El líder del Primer Cartel Uruguayo ya no tuvo escapatoria y, tras años de burlar a la justicia, esta vez lo marcaron bien. Fue pillado en una casa de un barrio llamado Las Palmas, de Santa Cruz de la Sierra, Bolivia. Y sí… los agentes celebraron el fin de una cacería que parecía eterna.
El narco, de 34 años, era un fantasma que se movía entre lujos y cargamentos de blanca, pero, esta vez, el cerco se cerró sobre su cuello.
El exfutbolista fue acusado de mandar 16 toneladas de cocaína a Europa y de, posiblemente, ser la mente detrás del asesinato del fiscal Marcelo Pecci, según lo indicado en alguna oportunidad por el mismísimo presidente de Colombia, Gustavo Petro.
Peloterokue
Ni su pasión por el fútbol lo pudo salvar esta vez.
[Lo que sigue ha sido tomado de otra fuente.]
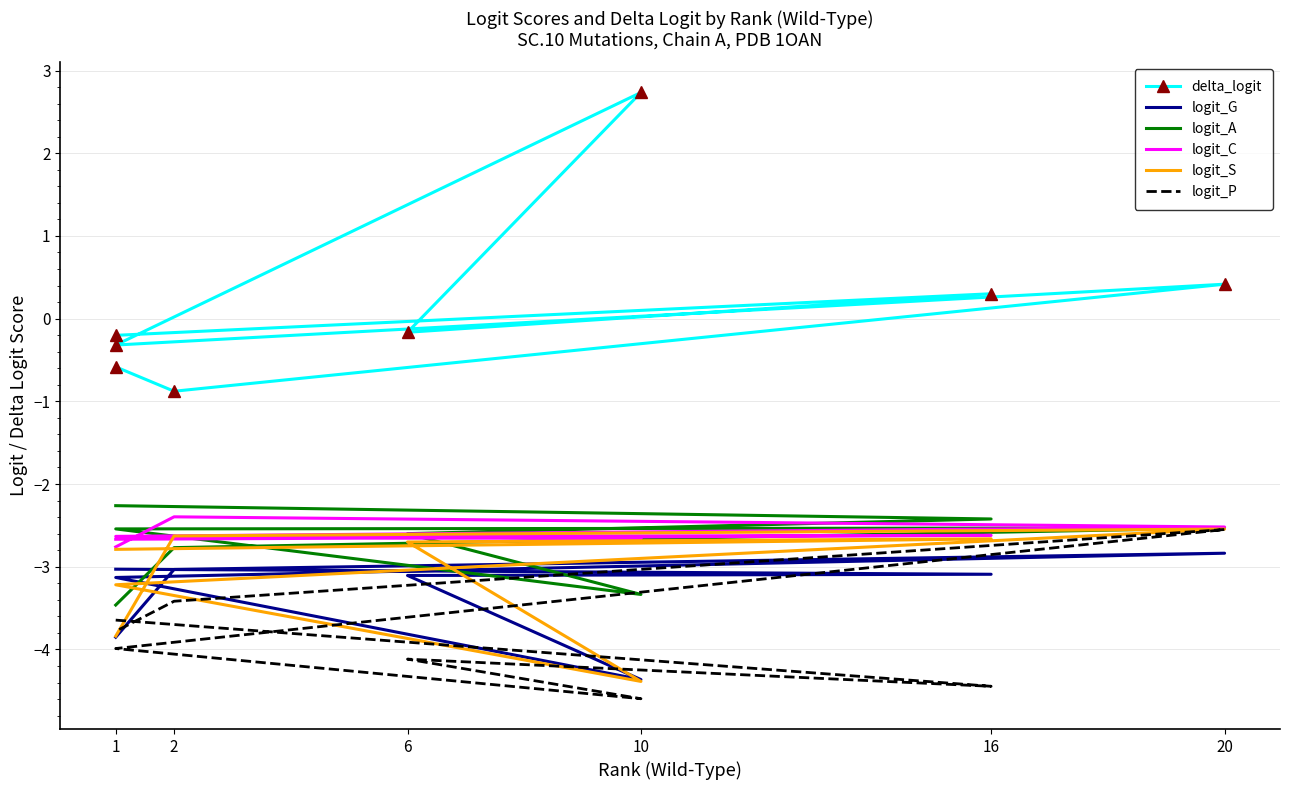

Which series has the largest range (max minus min)?

delta_logit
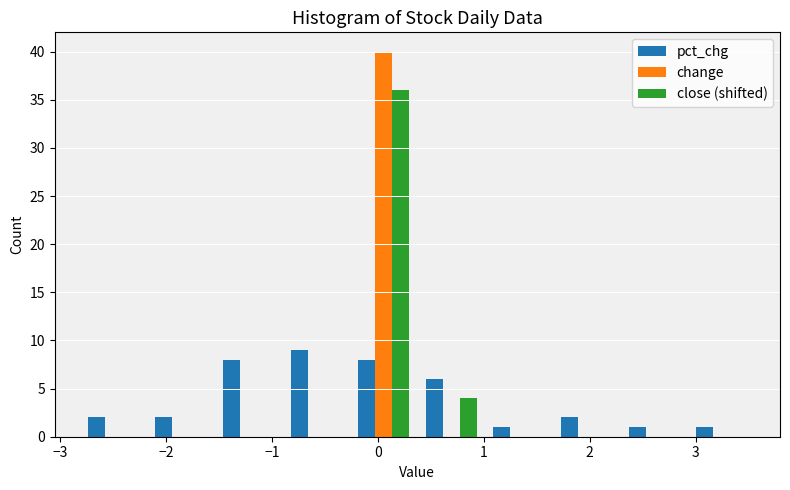

Reading left to right, transcribe this chart: for each range on the x-axis, give the height of each series' bar. Neither the bar edges nor the heights are printed on the chart, so give them approximately, as read against the axes.

-2.8 to -2.2: pct_chg=2	change=0	close (shifted)=0
-2.2 to -1.5: pct_chg=2	change=0	close (shifted)=0
-1.5 to -0.9: pct_chg=8	change=0	close (shifted)=0
-0.9 to -0.3: pct_chg=9	change=0	close (shifted)=0
-0.3 to 0.4: pct_chg=8	change=40	close (shifted)=36
0.4 to 1.0: pct_chg=6	change=0	close (shifted)=4
1.0 to 1.7: pct_chg=1	change=0	close (shifted)=0
1.7 to 2.3: pct_chg=2	change=0	close (shifted)=0
2.3 to 2.9: pct_chg=1	change=0	close (shifted)=0
2.9 to 3.6: pct_chg=1	change=0	close (shifted)=0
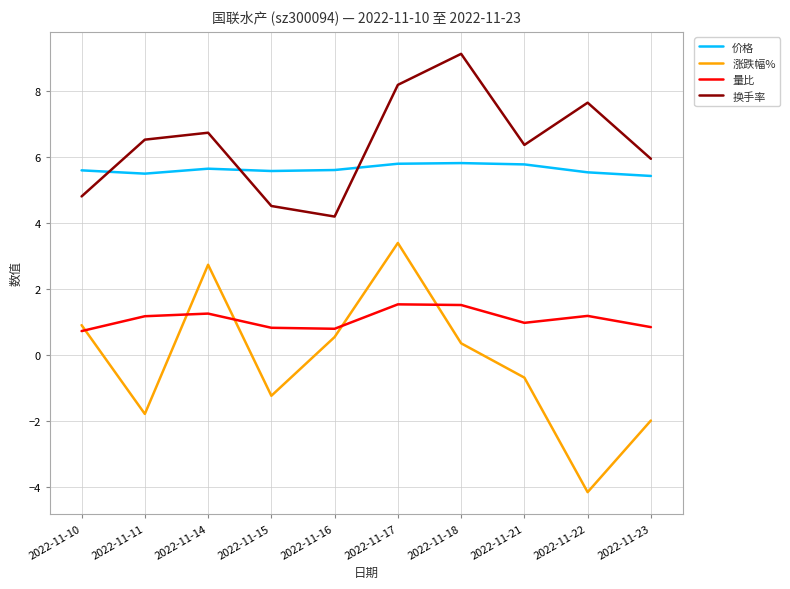

Does the chart display data point markers on the line(s)?

No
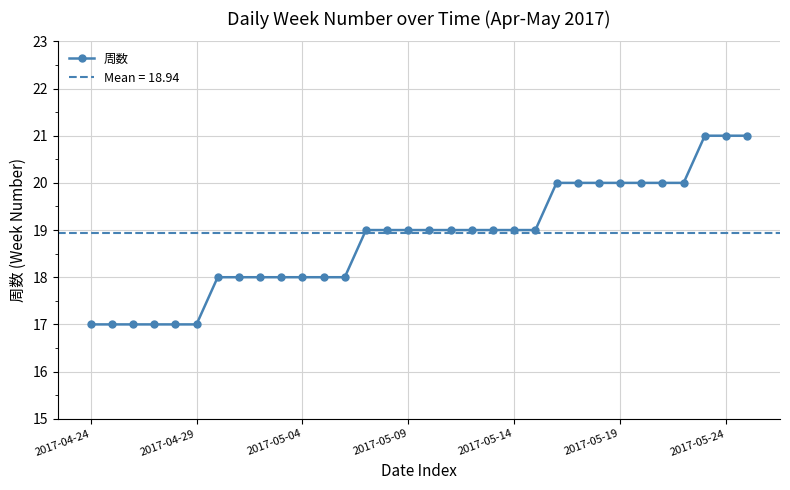

Is it true that 周数 equals 30 at 2017-04-24?

False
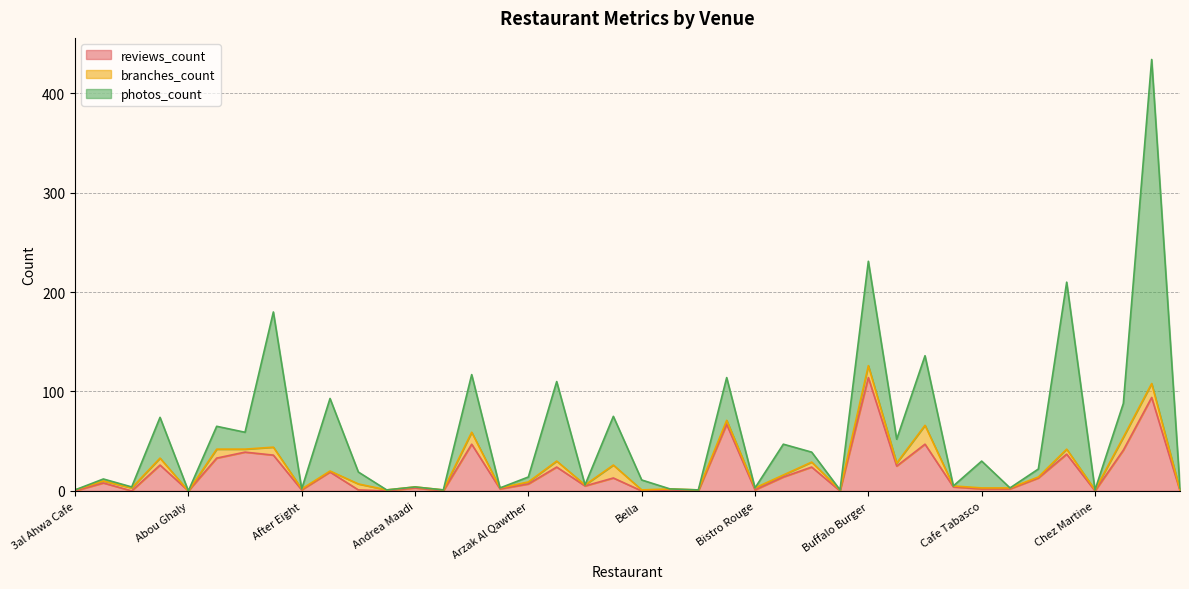

Rank the series by their maximum value, from highest to lowest.

photos_count, reviews_count, branches_count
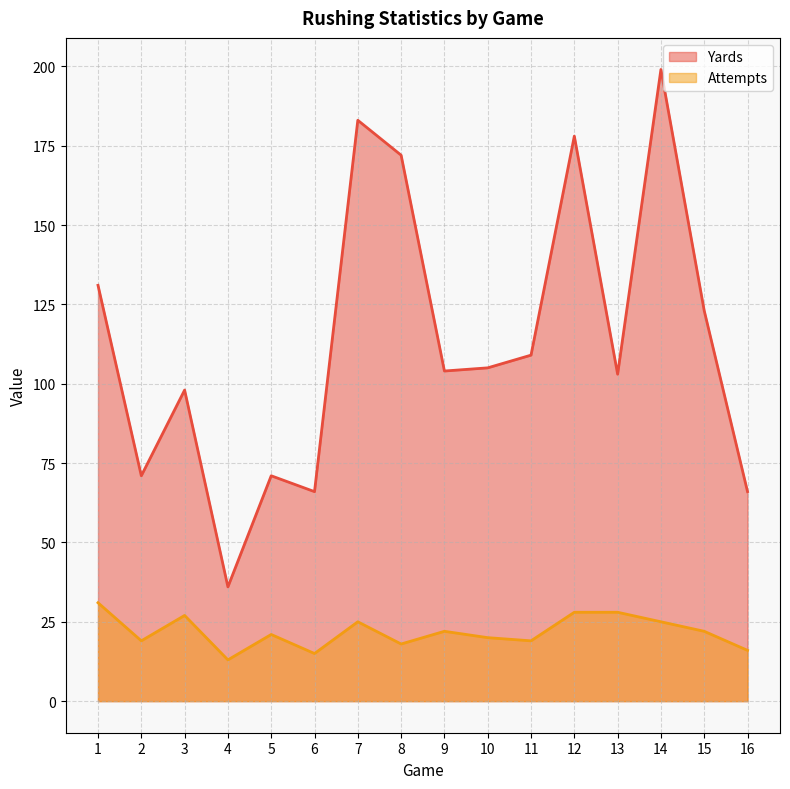

What is the sum of the Attempts values at 3 and 4?

40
De jugar en la Liga Cruceña de Bolivia con documentos falsos pasó a estar tras las rejas en una celda de yanquilandia, en donde fue derivado de forma inmediata tras su aprehensión, con los capos de la DEA.
Y eso no es todo, avei jugó en la liga paraguaya en el Deportivo Capiatá, en ambos casos se hacía pasar desapercibido con otro nombre, Luis Amorin.
El hombre que puso en jaque a varios gobiernos y desató escándalos con pasaportes “exprés” ya no podrá gambetear a la ley.
Estados Unidos se frota las manos con este feroz criminal ya que contaba con cargos de lavado de dinero en ese país, además de los ya sabidos cargos por narcotráfico en Bolivia y Paraguay.